Import from ESXi Extremely Slow

Ahh nevermind, I didn't read the documentation. I added bs=16M and got a much better result. 973 MB/s.

It by default is doing 512 BYTE chunks, which is kind of wild. I'll see if I can make progress on the stream import. :)

Edit:


Default:
Command:
qemu-img dd -f raw -O raw osize=32212254720 if=/root/test-netcat-plaindd.raw of=/root/test-local-qemu-dd.raw

Timing
- Total Elapsed Time: 12 minutes 22.28 seconds
- User CPU Time: 283.83 seconds
- System CPU Time: 467.52 seconds
- Total CPU Time: 751.35 seconds
- CPU Usage: 101% (slightly over one CPU core)

Performance
- Data Transferred: ~32.2 GB
- Throughput: ~43.4 MB/s
- Maximum Memory Used: ~32 MB

I/O Statistics
- File System Reads: 18,259,176 operations
- File System Writes: 62,945,008 operations
- Context Switches: 251,830,712 voluntary / 14,882 involuntary
- No Page Faults Requiring I/O: 0 (all data stayed in memory)



Command: qemu-img dd -f raw -O raw bs=16M osize=32212254720 if=/root/test-netcat-plaindd.raw of=/root/test-local-qemu-dd.raw

Timing
- Total Elapsed Time: 33.09 seconds
- User CPU Time: 0.06 seconds
- System CPU Time: 23.81 seconds
- CPU Usage: 72%

Performance
- Data Transferred: ~32.2 GB
- Throughput: ~973 MB/s
- Maximum Memory Used: ~47 MB

I/O Statistics
- File System Reads: 16,802,016 operations
- File System Writes: 63,029,640 operations
- Context Switches: 12,759 voluntary / 632 involuntary
- Major Page Faults: 19 (vs 0 before)

Comparison: Default vs bs=16M



So you know, only 19000x less context switching. Lol.
 
Last edited:
So as we can see ... switching hypervisor technologie (esxi, vsphere, pve, kvm ...) or even hypervisor hw or storage hw is just a joke of work when the whole setup of vm/lxc images is on (ha-) nfs storage (normally always get full bw by just needed cp cmd's or just another mount) and all other more or less end in a migration nightmare. Hardware is around exchanging all 5 years while a hypervisor switch maybe in a >10 year rhythm and normally if not somethink get broken then in a timely manner hw must be switched immedently unprepared which makes it stressless or even stressful right depending on own decided "optimal" design.
 
Appreciate it!

We have a few 10TB+ VMs to move and they wouldn't be done within a week of starting them lol

I learned on the last large cutover that the current tool slows down over time after the first few TB. It went from roughly 30 mins for 60GB to about 60 mins for 60GB. I was praying it would be done before Monday morning and luckily it finished 10PM on Sunday. :oops:

I'll keep cracking away at it and see if I can come up with something realistic. I really need to just setup another 25GbE host so I don't have to bum others to test lol.
Why dont you use shared storage method - such as NFS. You will need to tune NFS a bit. But we managed to migrated VMs with 8/9 TB over night with this method.
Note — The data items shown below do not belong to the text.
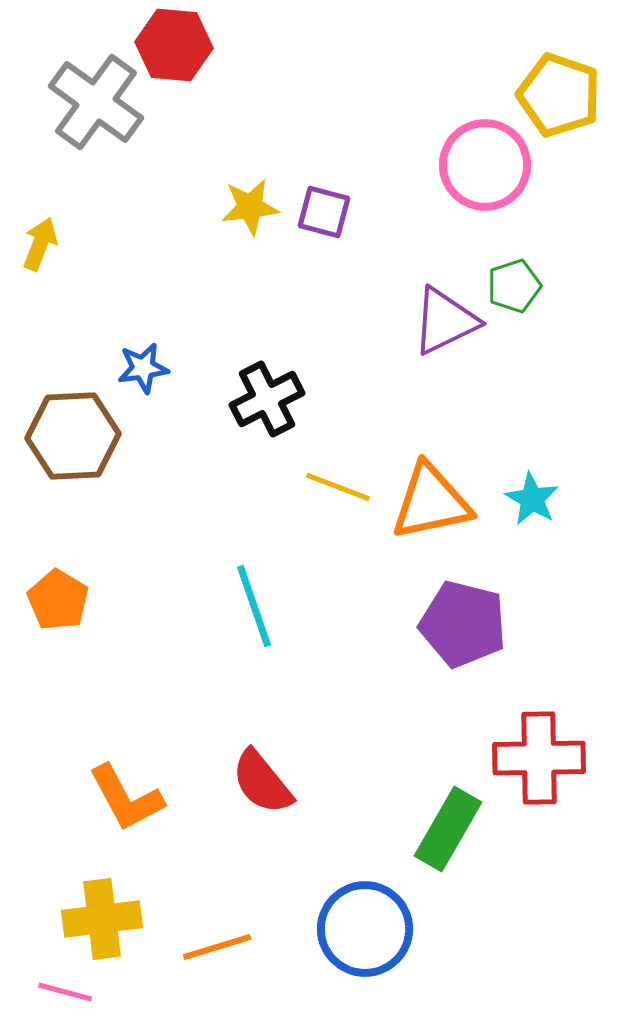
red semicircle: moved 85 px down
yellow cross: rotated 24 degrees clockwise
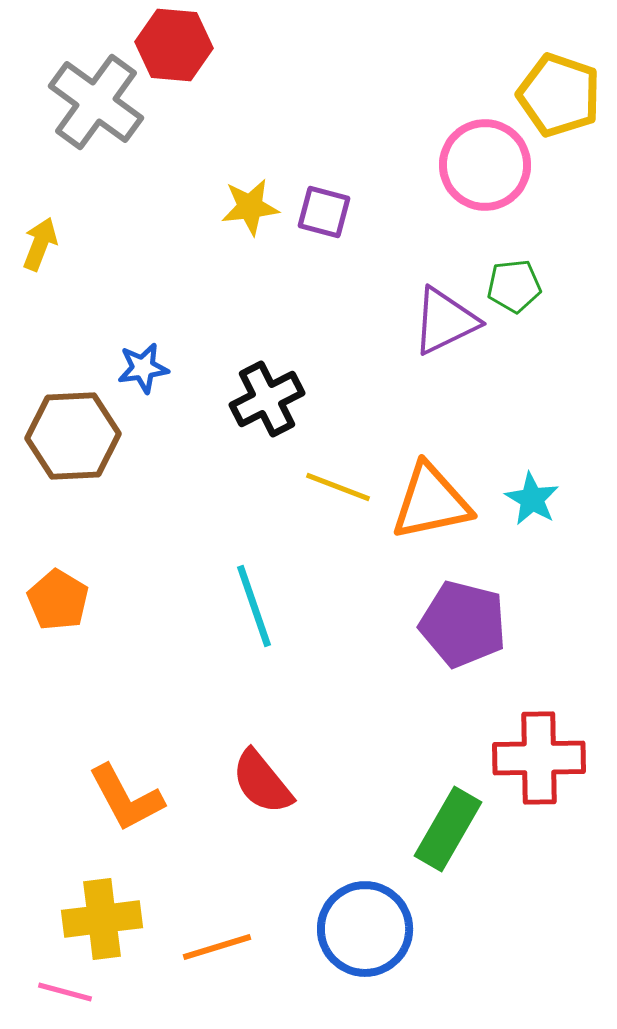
green pentagon: rotated 12 degrees clockwise
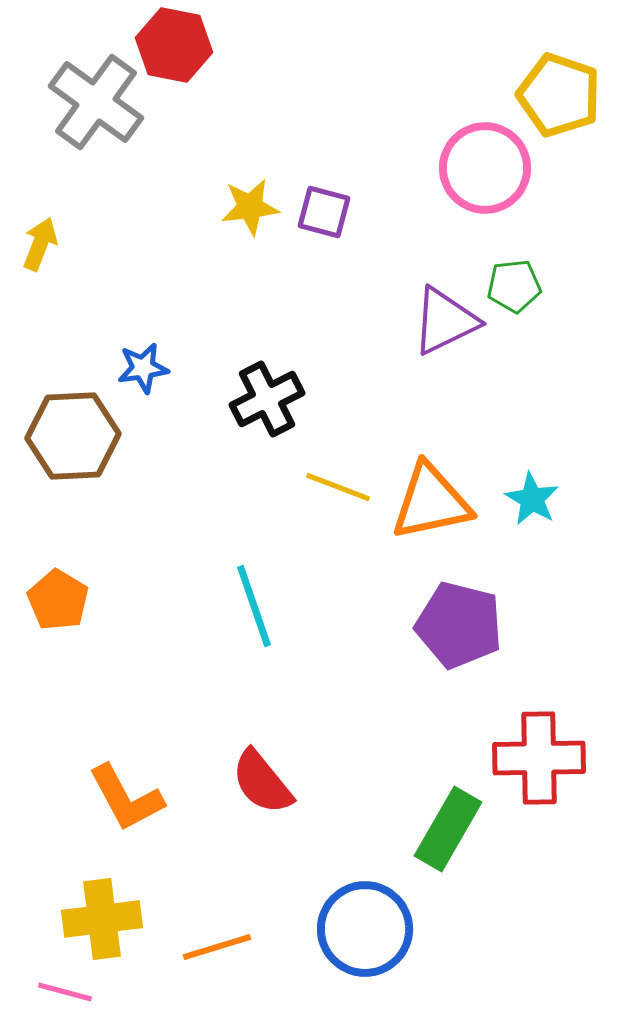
red hexagon: rotated 6 degrees clockwise
pink circle: moved 3 px down
purple pentagon: moved 4 px left, 1 px down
Let me share some figures from our migrations.

Native ESXi importer: about 110/130 MB a sec. Which is fine for our standard VM size, about 30 min, but anything above 500GB becomes too slow.

NFS import: We have established two NFS servers, one physical box with Raid controller and SATA SSD disks and one NFS server as VM on Ceph(NVMe disks). The first step is to storage migrate VMs to NFS, you can do it Live.
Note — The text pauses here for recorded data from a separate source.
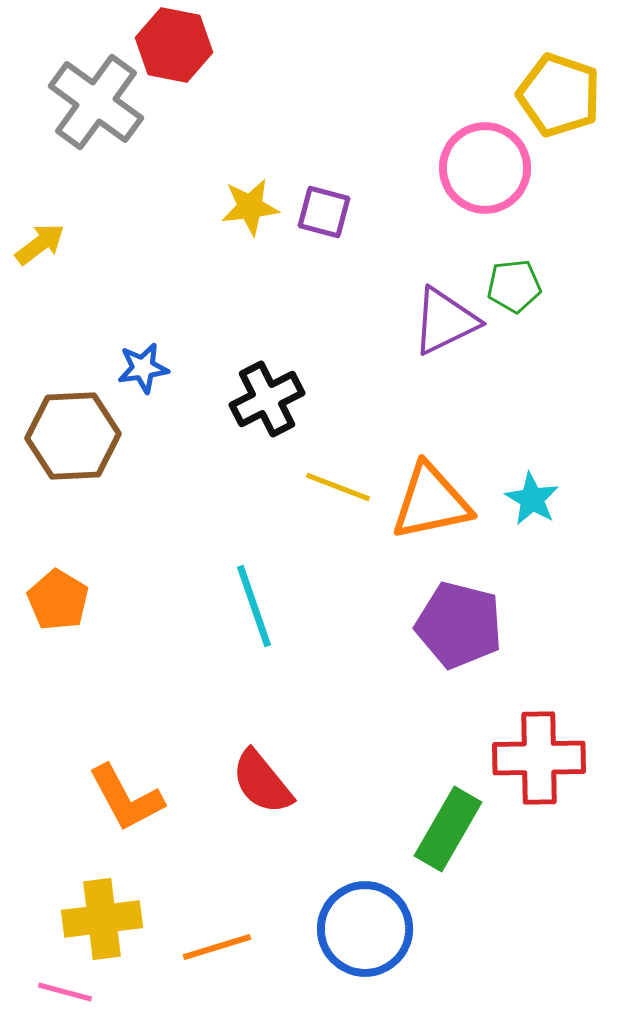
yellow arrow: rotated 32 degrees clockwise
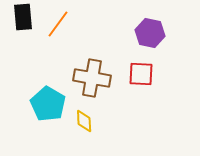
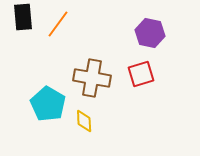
red square: rotated 20 degrees counterclockwise
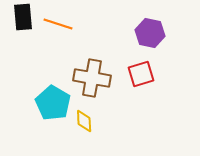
orange line: rotated 72 degrees clockwise
cyan pentagon: moved 5 px right, 1 px up
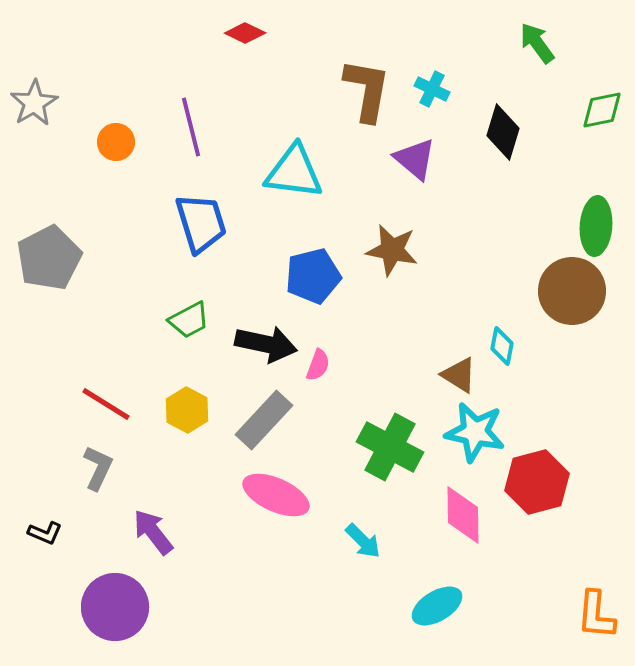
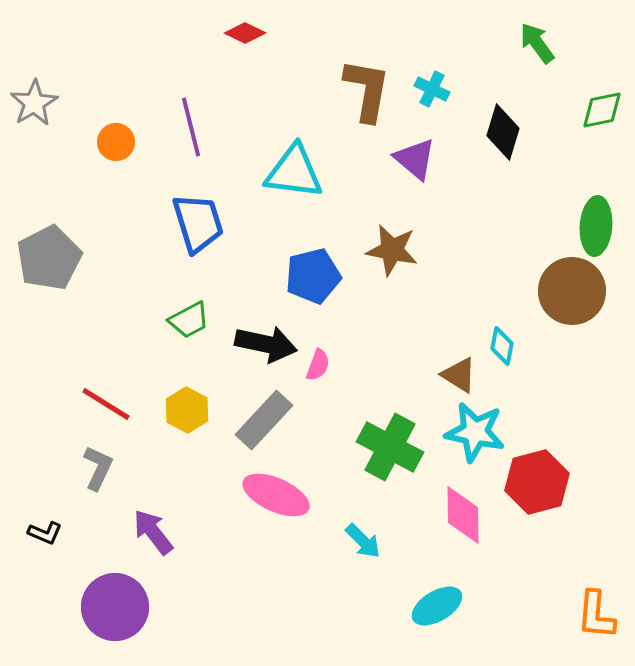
blue trapezoid: moved 3 px left
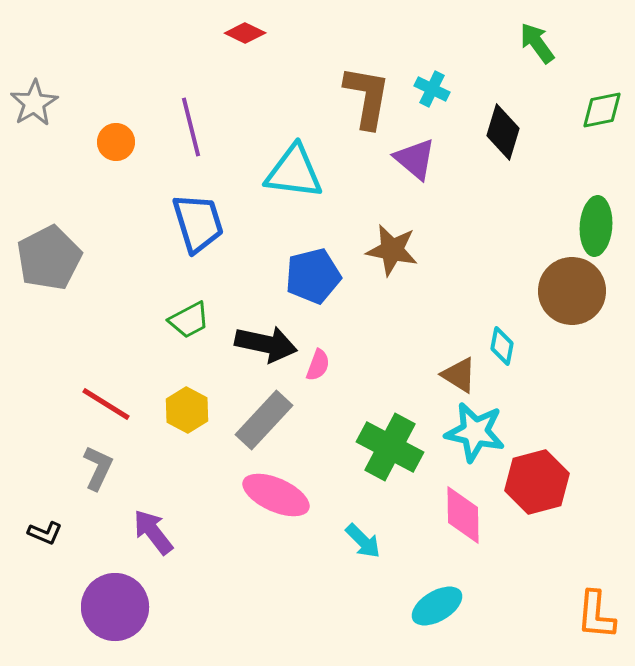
brown L-shape: moved 7 px down
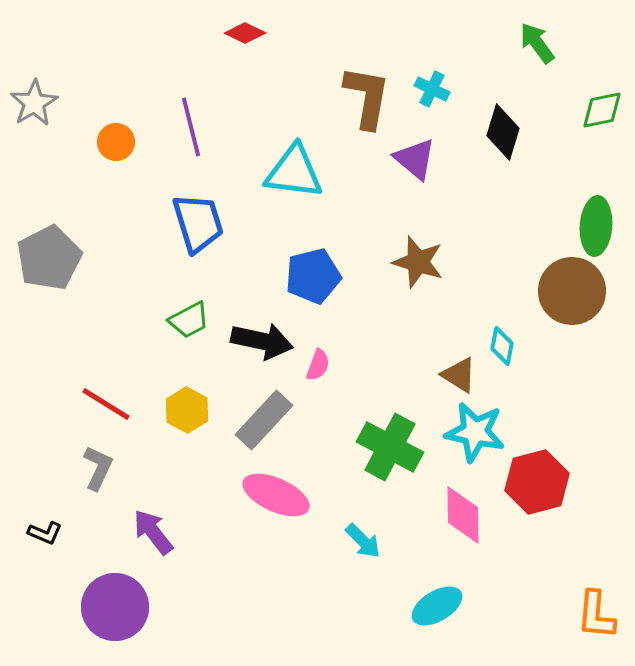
brown star: moved 26 px right, 12 px down; rotated 6 degrees clockwise
black arrow: moved 4 px left, 3 px up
By tuning NFS(I do not recall which options we have used now), ESXi was copying data with about 1.1GB/s to NFS on Ceph and about 700MB/s to physical NFS. At that stage you need to power off VM and start the import on PVE. qm disk import was running at about 330MB/s per disk. So if you have multiple disks you can achieve quite good transfer rate. Also at this import NFS on Ceph was doing way better especially importing several disks at the same time, but I do not recall actual numbers.
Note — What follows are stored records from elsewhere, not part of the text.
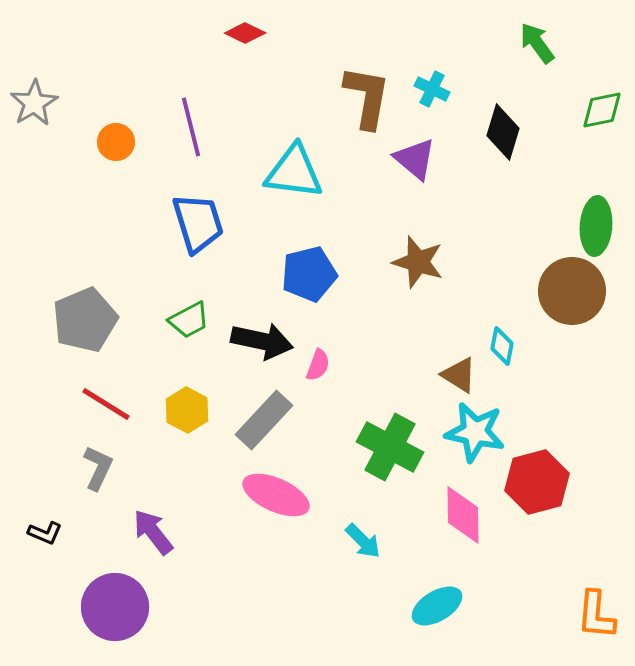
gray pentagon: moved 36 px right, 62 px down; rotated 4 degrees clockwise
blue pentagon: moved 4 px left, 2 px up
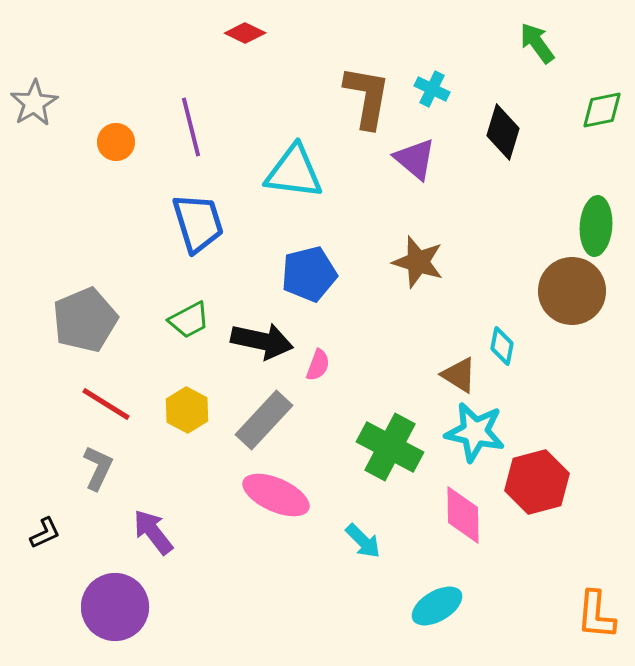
black L-shape: rotated 48 degrees counterclockwise
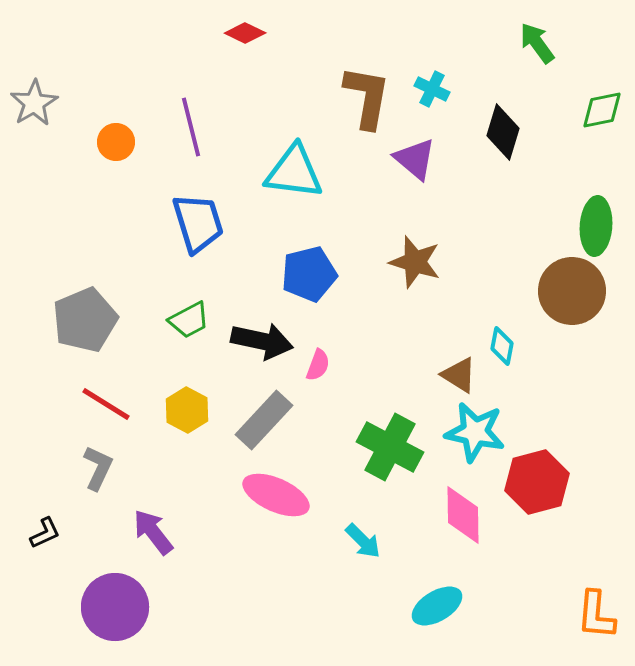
brown star: moved 3 px left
We have not tried running vmdk in place and import it while it is running.

I do not want to discourage this discussion to improve the performance, I just want to share a "workaround" if someone is struggling with import speed.

I wish that native import speed improves as NFS import is more complicated and we still need to migrate about 110 VMs with 50TB of data.